--- BEGIN Given text ---

2014/11/05

Peaking for a meet

With the Eastern Bloc training philosophy, when peaking for a meet you want to keep your strength you built during the off-season and transitional periods with multiple sets of low reps in the 60-85%, you want your tendons recover and be fresh for the meet, you want to supercompensate and maximize the accummulated strength and you want to keep your motor learning skills at high level.

What happens when the traditional peaking is used when you cut the main lifts 2 weeks out and only do light assistance before the meet? I think you lose a bit the motor learning skills/patterns and focus on assistance which is completely irrelevant at this point.

Assistance lifts are done in the prep phases to improve muscle balance and to help local hypertrophy. 2 weeks out before your meet you are pretty much done with both these objectives. I never understood the philosophy: "the last week or two before the meet I do not deadlift anymore, I just do some light reverse hypers and abs".

I believe you should do quite the contrary: cut out all assistance and keep doing your classical lifts in order to keep your form and motor learning skills as long as possible right through the meet. You should at the same time lower volume and intensity to let your body recover, supercompensate and be ready to kill some PR's. Frequency does not have to be lowered at all or very little if the volume and intensity numbers are managed well. Remember, increased frequency will keep your motor learning skills right up to the meet.

Ever wondered why Pozdeev can pull over 880 in every meet he enters and he is light 240 yet Western style lifters in order to pull such numbers are usually over 275-300 lbs? It is because they rely too much on muscles to muscle the weight up and less on motor learning skills. Because Pozdeev pulls so frequently and for so many sets he can rely on his extremely efficient skills and less on muscles to pull the damn weight. This is no way to criticise Western lifters, I am just showing alternative methods, you be the judge.





So, how do we peek for a meet?

--- END Given text ---

## Stated goal a
Pick out each line in the rows below that contains the string "alto".

--- BEGIN Dataset records ---

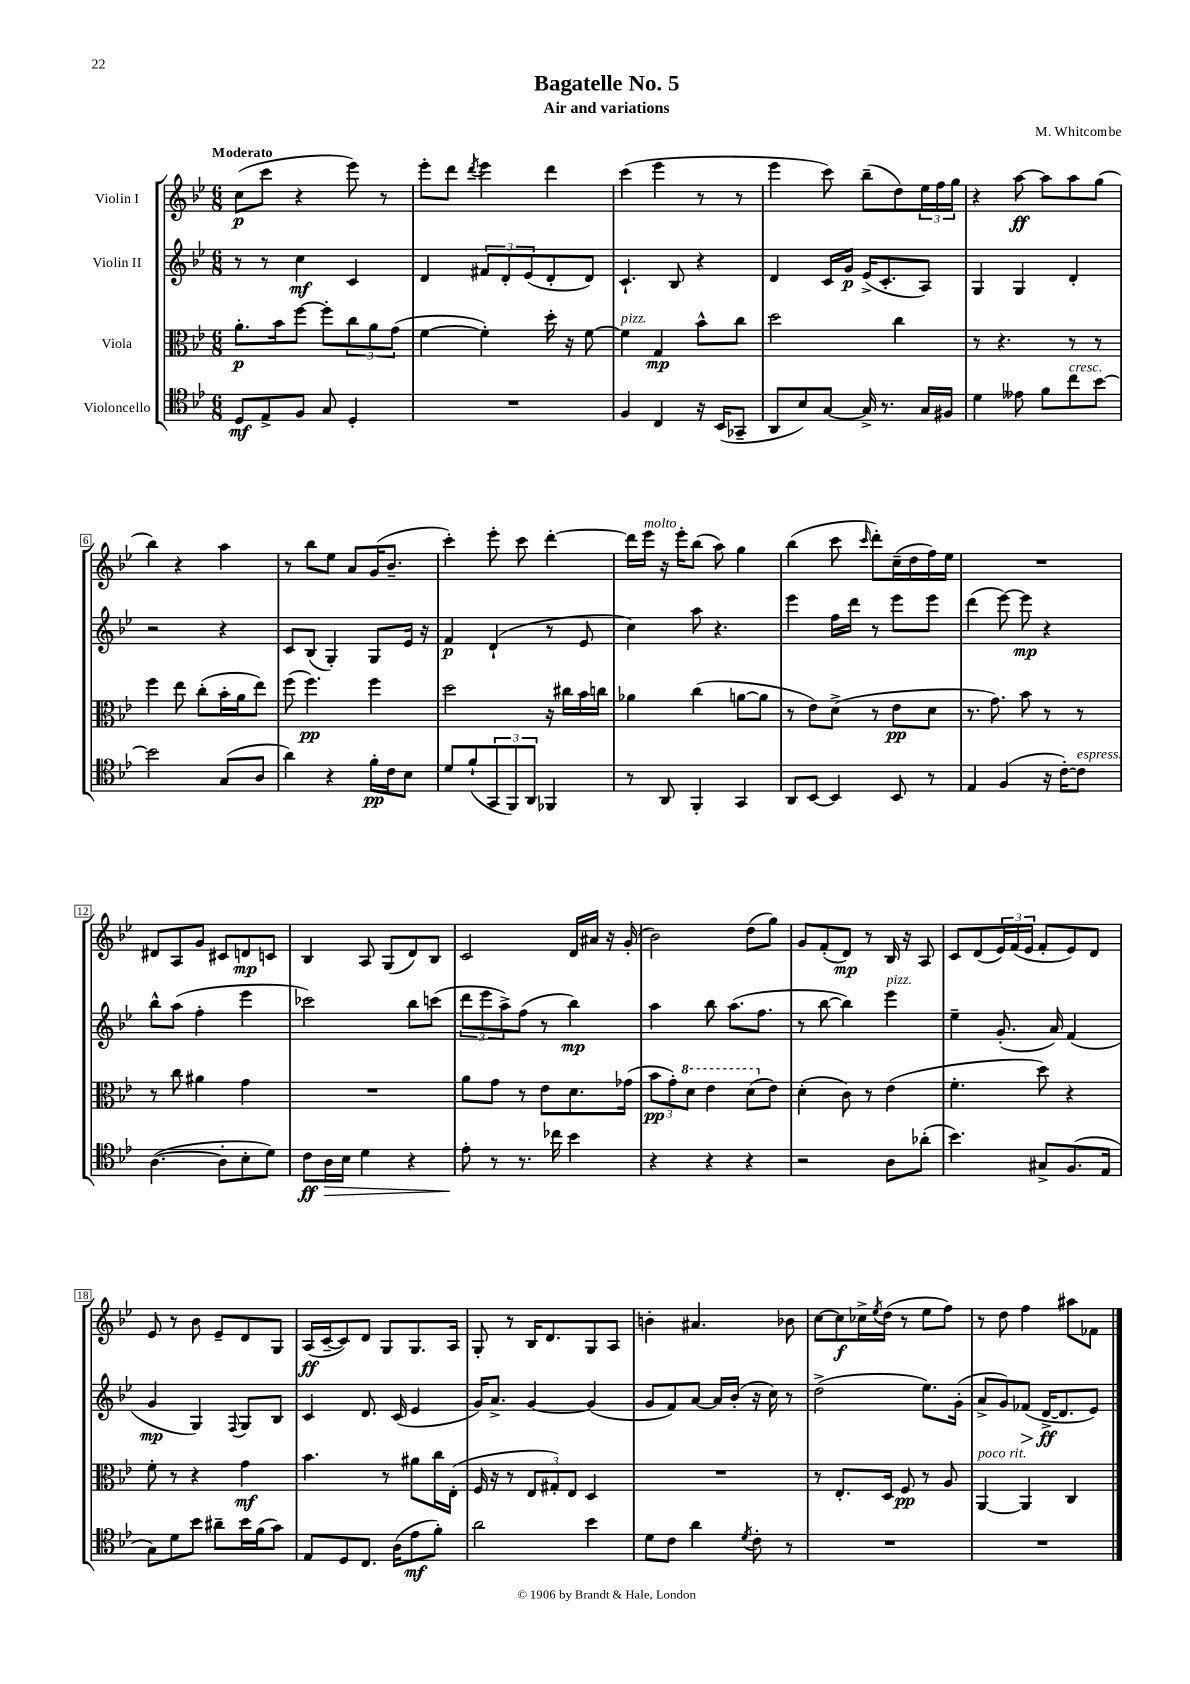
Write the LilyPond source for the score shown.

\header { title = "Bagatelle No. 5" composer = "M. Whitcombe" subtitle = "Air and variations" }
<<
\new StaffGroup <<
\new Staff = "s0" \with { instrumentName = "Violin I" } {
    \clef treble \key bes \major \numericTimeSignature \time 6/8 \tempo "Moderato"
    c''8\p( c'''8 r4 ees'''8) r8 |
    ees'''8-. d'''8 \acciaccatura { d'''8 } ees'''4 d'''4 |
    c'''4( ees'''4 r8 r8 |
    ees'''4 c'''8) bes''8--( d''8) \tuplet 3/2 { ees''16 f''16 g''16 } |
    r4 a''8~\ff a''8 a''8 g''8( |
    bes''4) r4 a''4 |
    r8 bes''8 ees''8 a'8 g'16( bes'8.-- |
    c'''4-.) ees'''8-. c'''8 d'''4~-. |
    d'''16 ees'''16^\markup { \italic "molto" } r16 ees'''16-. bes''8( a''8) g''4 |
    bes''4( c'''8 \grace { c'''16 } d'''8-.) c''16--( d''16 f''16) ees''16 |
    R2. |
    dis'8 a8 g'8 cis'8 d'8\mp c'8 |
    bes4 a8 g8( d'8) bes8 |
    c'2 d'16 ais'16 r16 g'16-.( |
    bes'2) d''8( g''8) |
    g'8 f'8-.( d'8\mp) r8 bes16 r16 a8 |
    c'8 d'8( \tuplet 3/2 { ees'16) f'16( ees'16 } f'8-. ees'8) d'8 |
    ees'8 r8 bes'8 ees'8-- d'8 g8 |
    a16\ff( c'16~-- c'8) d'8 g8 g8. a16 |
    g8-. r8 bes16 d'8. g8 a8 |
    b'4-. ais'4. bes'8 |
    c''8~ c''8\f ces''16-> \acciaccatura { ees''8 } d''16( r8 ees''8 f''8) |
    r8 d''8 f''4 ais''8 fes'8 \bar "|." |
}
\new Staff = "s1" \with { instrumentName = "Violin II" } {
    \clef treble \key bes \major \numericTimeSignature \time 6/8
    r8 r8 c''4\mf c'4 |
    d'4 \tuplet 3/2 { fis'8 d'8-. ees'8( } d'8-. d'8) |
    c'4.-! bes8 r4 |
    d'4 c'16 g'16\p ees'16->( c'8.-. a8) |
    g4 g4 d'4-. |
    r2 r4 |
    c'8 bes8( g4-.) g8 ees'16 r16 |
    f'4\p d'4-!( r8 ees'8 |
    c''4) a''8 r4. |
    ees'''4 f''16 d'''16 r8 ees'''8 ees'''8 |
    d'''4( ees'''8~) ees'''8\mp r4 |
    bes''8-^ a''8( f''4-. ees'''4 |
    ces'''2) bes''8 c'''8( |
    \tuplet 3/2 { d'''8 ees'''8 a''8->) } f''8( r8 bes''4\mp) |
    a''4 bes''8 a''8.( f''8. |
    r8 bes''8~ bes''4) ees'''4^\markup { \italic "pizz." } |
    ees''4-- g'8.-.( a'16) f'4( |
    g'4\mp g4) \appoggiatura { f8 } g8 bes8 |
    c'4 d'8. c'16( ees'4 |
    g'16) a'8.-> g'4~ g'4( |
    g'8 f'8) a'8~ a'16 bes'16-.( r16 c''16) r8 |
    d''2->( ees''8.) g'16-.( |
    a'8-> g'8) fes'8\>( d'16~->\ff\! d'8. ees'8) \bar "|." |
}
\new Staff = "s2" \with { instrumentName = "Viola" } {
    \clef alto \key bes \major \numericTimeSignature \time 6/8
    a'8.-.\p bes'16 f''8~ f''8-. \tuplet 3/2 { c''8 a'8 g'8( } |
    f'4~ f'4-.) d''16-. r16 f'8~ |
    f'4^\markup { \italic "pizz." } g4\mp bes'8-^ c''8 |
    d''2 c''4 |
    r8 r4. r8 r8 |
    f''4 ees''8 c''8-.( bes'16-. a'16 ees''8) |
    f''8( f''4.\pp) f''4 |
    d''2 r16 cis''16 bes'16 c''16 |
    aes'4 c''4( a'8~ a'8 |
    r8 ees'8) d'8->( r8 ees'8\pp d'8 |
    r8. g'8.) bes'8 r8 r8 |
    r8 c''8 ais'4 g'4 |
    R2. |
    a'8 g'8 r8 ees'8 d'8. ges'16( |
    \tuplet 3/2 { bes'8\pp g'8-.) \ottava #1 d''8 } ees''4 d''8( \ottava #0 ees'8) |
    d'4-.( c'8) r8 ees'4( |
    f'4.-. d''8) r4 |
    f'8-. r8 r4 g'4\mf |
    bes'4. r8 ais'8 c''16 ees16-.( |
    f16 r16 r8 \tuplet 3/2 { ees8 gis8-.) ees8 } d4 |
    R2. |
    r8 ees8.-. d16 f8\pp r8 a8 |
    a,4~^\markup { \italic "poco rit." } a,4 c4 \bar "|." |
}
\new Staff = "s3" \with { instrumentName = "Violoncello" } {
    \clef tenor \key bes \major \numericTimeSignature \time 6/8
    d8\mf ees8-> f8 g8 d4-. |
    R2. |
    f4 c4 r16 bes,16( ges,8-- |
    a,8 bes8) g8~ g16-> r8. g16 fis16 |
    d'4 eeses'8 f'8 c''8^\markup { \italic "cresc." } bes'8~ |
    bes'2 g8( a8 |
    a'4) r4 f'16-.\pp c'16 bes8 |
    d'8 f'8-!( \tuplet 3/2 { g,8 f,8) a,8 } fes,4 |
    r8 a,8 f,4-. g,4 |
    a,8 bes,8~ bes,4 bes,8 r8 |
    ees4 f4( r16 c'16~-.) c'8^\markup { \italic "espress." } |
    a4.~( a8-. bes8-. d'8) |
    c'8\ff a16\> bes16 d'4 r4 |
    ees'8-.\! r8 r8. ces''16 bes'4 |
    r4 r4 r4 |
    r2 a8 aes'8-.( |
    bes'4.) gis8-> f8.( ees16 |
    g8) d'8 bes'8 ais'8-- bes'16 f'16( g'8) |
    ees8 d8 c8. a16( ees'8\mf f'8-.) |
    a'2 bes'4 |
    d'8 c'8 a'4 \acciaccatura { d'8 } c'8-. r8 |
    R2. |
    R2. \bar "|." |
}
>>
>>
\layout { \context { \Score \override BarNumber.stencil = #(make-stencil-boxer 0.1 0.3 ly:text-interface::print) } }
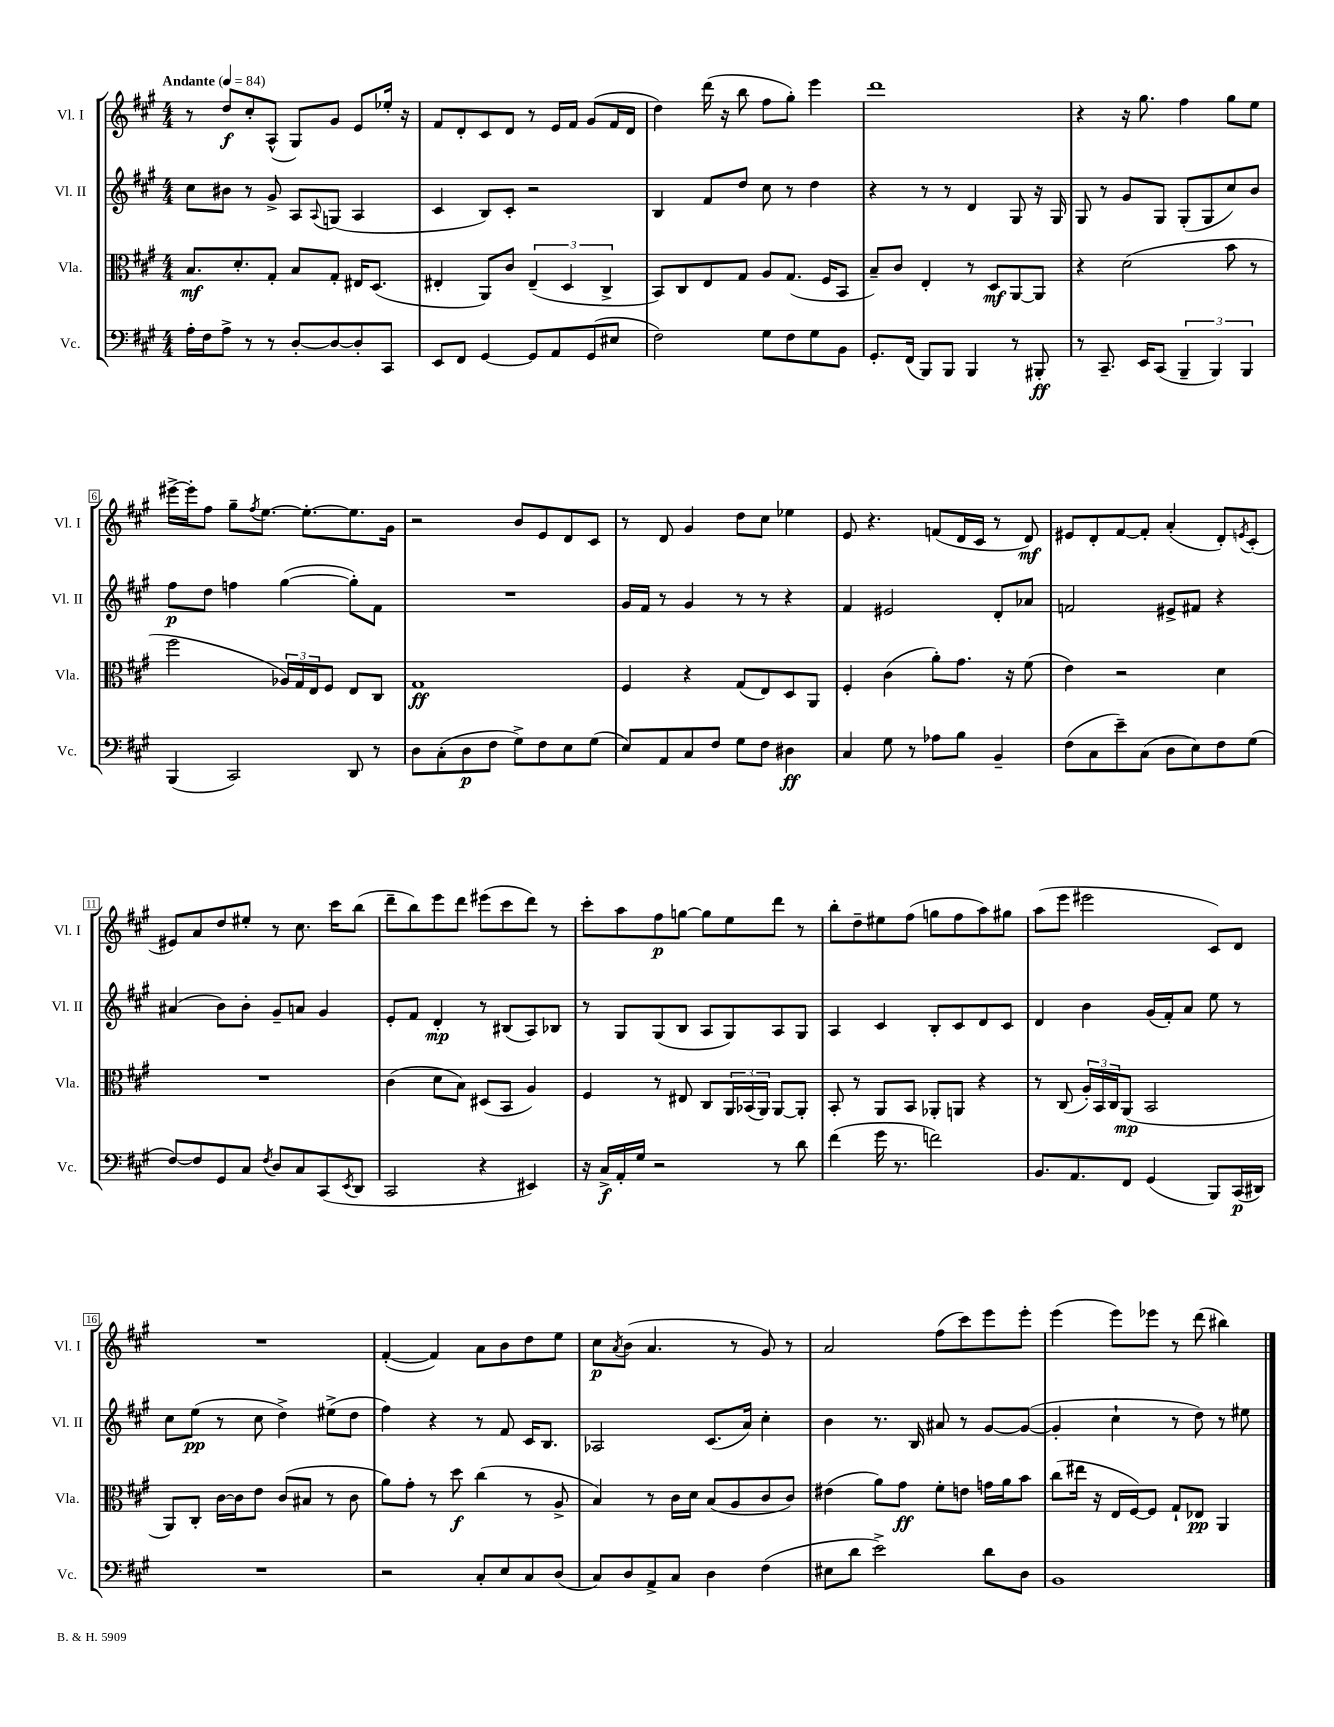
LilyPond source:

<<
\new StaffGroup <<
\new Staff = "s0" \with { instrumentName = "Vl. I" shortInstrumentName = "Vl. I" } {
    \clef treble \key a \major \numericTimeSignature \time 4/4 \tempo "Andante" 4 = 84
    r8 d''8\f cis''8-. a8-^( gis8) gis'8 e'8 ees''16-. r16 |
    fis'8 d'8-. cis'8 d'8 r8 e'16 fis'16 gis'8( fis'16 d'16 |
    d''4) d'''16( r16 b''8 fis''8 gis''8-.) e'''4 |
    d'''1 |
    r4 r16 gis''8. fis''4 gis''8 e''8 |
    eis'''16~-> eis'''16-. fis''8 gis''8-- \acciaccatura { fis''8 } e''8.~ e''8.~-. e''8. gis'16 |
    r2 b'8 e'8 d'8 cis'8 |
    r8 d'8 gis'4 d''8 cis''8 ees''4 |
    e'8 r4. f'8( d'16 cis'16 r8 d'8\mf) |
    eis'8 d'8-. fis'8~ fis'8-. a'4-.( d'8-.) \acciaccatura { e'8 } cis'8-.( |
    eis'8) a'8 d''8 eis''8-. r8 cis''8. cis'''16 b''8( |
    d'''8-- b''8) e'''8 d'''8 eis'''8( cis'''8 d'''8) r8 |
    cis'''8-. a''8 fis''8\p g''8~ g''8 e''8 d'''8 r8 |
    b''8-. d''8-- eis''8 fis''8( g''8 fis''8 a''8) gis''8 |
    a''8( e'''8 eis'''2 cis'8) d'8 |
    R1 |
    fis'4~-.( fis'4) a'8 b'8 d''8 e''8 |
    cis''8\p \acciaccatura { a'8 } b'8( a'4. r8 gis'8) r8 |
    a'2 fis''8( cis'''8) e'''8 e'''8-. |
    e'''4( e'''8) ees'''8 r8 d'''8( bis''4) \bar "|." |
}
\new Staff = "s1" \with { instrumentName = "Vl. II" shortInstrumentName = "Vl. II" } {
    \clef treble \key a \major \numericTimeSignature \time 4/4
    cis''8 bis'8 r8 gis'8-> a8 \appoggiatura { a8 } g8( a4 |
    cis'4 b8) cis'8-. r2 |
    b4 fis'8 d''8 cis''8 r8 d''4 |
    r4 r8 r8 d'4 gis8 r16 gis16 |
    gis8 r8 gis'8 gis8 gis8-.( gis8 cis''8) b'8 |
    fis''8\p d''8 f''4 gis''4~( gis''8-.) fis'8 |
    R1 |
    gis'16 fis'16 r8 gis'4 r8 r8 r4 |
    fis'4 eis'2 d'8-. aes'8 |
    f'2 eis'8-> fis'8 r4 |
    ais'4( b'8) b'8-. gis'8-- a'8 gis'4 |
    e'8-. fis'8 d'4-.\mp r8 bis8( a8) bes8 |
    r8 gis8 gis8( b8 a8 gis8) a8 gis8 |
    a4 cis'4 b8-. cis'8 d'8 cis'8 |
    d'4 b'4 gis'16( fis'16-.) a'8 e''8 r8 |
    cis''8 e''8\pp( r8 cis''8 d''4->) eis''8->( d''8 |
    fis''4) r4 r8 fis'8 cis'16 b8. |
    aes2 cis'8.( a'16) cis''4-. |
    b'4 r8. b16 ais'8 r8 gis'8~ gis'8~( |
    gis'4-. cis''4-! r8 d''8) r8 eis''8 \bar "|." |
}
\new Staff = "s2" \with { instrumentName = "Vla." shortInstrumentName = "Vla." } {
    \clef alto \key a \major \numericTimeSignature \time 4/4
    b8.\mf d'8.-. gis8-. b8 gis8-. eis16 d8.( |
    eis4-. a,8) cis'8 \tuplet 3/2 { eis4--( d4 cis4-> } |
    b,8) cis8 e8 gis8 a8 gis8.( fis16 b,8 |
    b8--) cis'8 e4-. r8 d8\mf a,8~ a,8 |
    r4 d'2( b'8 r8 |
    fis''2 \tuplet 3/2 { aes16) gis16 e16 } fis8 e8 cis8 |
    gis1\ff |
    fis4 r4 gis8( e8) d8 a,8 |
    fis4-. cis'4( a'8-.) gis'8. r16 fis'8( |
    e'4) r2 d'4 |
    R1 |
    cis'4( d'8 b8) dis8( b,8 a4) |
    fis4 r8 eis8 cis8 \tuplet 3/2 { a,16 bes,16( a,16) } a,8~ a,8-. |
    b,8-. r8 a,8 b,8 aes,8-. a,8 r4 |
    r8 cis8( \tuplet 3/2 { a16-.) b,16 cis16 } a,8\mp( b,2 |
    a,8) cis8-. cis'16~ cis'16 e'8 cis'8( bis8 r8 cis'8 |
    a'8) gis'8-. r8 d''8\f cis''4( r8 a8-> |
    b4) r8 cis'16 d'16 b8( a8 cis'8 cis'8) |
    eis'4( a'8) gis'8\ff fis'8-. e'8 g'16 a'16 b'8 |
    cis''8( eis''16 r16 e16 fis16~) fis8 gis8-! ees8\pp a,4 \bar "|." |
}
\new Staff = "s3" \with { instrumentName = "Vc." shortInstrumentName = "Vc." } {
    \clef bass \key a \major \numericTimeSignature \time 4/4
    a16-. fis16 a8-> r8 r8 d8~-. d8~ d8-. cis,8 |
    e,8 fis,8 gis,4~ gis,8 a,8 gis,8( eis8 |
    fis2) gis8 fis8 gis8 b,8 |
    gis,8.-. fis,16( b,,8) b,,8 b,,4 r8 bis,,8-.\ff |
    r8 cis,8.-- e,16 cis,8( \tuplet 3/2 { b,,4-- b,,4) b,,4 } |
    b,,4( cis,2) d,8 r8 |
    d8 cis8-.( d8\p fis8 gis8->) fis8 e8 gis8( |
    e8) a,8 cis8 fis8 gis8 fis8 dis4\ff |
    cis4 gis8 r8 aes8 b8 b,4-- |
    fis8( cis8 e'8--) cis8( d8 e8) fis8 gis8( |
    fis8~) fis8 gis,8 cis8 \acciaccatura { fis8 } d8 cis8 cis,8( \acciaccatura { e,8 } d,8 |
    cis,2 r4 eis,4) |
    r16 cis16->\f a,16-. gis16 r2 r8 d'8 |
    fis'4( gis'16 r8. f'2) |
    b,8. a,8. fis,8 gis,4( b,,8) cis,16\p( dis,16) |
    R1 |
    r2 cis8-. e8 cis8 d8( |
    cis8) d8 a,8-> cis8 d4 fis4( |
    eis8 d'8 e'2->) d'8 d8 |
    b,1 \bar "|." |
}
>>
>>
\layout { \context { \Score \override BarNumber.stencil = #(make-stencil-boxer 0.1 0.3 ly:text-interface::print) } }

--- END Dataset records ---

## Stated goal b
Duplicate the passage of the text on peaking for a meet starting at "What happens when" and ending at "at this point.".

## Complete answer a
    \clef alto \key bes \major \numericTimeSignature \time 6/8
    \clef alto \key a \major \numericTimeSignature \time 4/4

## Complete answer b
What happens when the traditional peaking is used when you cut the main lifts 2 weeks out and only do light assistance before the meet? I think you lose a bit the motor learning skills/patterns and focus on assistance which is completely irrelevant at this point.